*SUPPLIED RECORDS*.

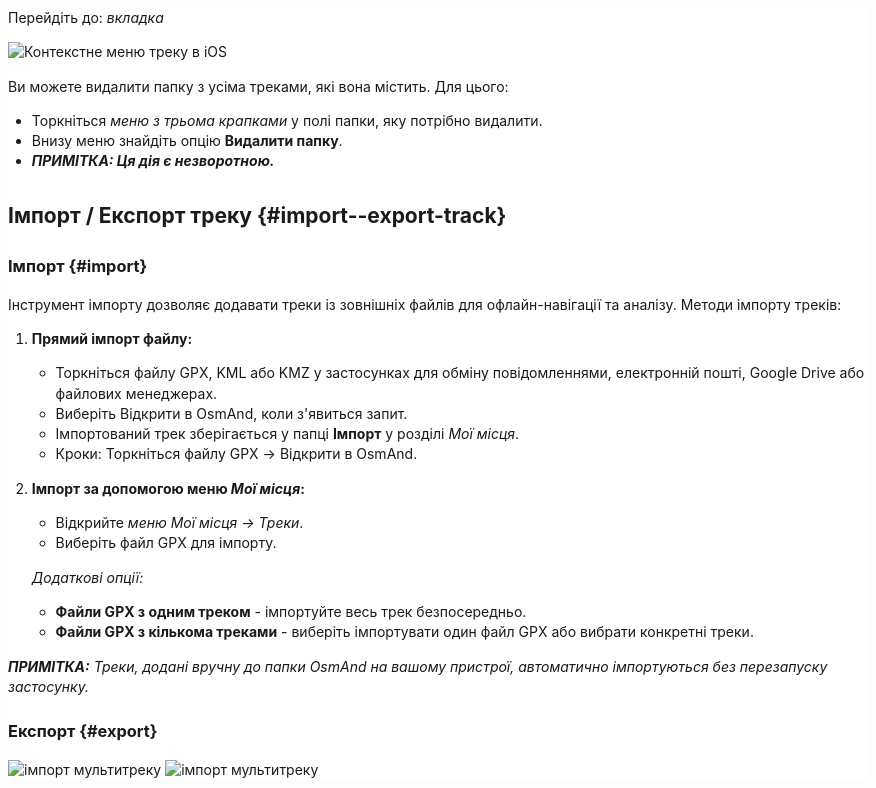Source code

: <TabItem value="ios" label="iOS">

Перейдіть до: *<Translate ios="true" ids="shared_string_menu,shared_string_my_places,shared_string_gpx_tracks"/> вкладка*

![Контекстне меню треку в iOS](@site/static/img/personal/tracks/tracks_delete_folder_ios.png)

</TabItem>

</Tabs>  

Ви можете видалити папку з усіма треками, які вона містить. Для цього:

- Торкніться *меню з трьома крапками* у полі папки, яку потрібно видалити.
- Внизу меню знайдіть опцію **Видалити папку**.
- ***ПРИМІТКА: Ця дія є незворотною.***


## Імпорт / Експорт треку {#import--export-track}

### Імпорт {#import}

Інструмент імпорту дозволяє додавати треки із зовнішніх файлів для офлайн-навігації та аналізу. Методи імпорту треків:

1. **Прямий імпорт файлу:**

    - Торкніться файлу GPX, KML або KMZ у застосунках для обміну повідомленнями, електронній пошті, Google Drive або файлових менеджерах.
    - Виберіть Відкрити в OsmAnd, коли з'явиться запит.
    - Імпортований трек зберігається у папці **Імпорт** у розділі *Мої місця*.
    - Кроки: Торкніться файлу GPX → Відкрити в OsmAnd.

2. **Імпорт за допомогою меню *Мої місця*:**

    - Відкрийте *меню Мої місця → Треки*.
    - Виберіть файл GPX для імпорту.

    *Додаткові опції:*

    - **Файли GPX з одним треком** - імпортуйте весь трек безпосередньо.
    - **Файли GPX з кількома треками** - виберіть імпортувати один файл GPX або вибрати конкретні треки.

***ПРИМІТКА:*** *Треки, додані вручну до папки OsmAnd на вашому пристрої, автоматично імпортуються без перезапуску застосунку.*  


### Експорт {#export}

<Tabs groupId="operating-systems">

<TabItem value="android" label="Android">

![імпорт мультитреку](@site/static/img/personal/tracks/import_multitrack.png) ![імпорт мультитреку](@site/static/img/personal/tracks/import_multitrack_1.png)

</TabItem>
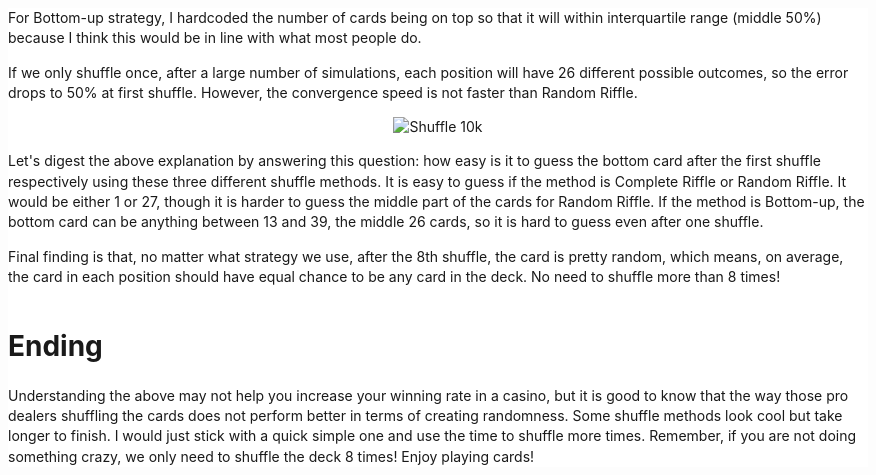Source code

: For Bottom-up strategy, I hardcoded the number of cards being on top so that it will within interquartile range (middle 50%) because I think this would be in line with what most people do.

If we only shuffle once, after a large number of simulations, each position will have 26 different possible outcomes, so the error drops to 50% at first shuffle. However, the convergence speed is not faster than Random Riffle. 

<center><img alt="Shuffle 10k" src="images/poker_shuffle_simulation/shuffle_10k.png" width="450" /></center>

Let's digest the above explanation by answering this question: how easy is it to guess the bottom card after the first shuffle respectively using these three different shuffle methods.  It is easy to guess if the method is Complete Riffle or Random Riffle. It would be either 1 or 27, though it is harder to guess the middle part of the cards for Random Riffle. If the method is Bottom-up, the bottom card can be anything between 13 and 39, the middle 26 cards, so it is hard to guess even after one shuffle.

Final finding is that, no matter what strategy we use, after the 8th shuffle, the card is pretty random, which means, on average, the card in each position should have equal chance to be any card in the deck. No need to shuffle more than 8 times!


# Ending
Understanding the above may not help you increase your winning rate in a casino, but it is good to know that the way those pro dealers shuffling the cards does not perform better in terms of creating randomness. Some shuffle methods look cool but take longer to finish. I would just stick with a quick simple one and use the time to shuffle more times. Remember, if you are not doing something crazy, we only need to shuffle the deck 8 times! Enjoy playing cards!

*DIRECTIONS*. Turn the lines of the entries above into a Markdown table with the columns Row and Line, numbering each line and skipping blank lines. Leave the pictures out.

*RESPONSE FOR THIS EXERCISE*.
| Row | Line |
|---|---|
| 1 | Source code |
| 2 | : <TabItem value="ios" label="iOS"> |
| 3 | Перейдіть до: *<Translate ios="true" ids="shared_string_menu,shared_string_my_places,shared_string_gpx_tracks"/> вкладка* |
| 4 | ![Контекстне меню треку в iOS](@site/static/img/personal/tracks/tracks_delete_folder_ios.png) |
| 5 | </TabItem> |
| 6 | </Tabs>   |
| 7 | Ви можете видалити папку з усіма треками, які вона містить. Для цього: |
| 8 | - Торкніться *меню з трьома крапками* у полі папки, яку потрібно видалити. |
| 9 | - Внизу меню знайдіть опцію **Видалити папку**. |
| 10 | - ***ПРИМІТКА: Ця дія є незворотною.*** |
| 11 | ## Імпорт / Експорт треку {#import--export-track} |
| 12 | ### Імпорт {#import} |
| 13 | Інструмент імпорту дозволяє додавати треки із зовнішніх файлів для офлайн-навігації та аналізу. Методи імпорту треків: |
| 14 | 1. **Прямий імпорт файлу:** |
| 15 |     - Торкніться файлу GPX, KML або KMZ у застосунках для обміну повідомленнями, електронній пошті, Google Drive або файлових менеджерах. |
| 16 |     - Виберіть Відкрити в OsmAnd, коли з'явиться запит. |
| 17 |     - Імпортований трек зберігається у папці **Імпорт** у розділі *Мої місця*. |
| 18 |     - Кроки: Торкніться файлу GPX → Відкрити в OsmAnd. |
| 19 | 2. **Імпорт за допомогою меню *Мої місця*:** |
| 20 |     - Відкрийте *меню Мої місця → Треки*. |
| 21 |     - Виберіть файл GPX для імпорту. |
| 22 |     *Додаткові опції:* |
| 23 |     - **Файли GPX з одним треком** - імпортуйте весь трек безпосередньо. |
| 24 |     - **Файли GPX з кількома треками** - виберіть імпортувати один файл GPX або вибрати конкретні треки. |
| 25 | ***ПРИМІТКА:*** *Треки, додані вручну до папки OsmAnd на вашому пристрої, автоматично імпортуються без перезапуску застосунку.*   |
| 26 | ### Експорт {#export} |
| 27 | <Tabs groupId="operating-systems"> |
| 28 | <TabItem value="android" label="Android"> |
| 29 | ![імпорт мультитреку](@site/static/img/personal/tracks/import_multitrack.png) ![імпорт мультитреку](@site/static/img/personal/tracks/import_multitrack_1.png) |
| 30 | </TabItem> |
| 31 | Source code |
| 32 | : For Bottom-up strategy, I hardcoded the number of cards being on top so that it will within interquartile range (middle 50%) because I think this would be in line with what most people do. |
| 33 | If we only shuffle once, after a large number of simulations, each position will have 26 different possible outcomes, so the error drops to 50% at first shuffle. However, the convergence speed is not faster than Random Riffle.  |
| 34 | <center><img alt="Shuffle 10k" src="images/poker_shuffle_simulation/shuffle_10k.png" width="450" /></center> |
| 35 | Let's digest the above explanation by answering this question: how easy is it to guess the bottom card after the first shuffle respectively using these three different shuffle methods.  It is easy to guess if the method is Complete Riffle or Random Riffle. It would be either 1 or 27, though it is harder to guess the middle part of the cards for Random Riffle. If the method is Bottom-up, the bottom card can be anything between 13 and 39, the middle 26 cards, so it is hard to guess even after one shuffle. |
| 36 | Final finding is that, no matter what strategy we use, after the 8th shuffle, the card is pretty random, which means, on average, the card in each position should have equal chance to be any card in the deck. No need to shuffle more than 8 times! |
| 37 | # Ending |
| 38 | Understanding the above may not help you increase your winning rate in a casino, but it is good to know that the way those pro dealers shuffling the cards does not perform better in terms of creating randomness. Some shuffle methods look cool but take longer to finish. I would just stick with a quick simple one and use the time to shuffle more times. Remember, if you are not doing something crazy, we only need to shuffle the deck 8 times! Enjoy playing cards! |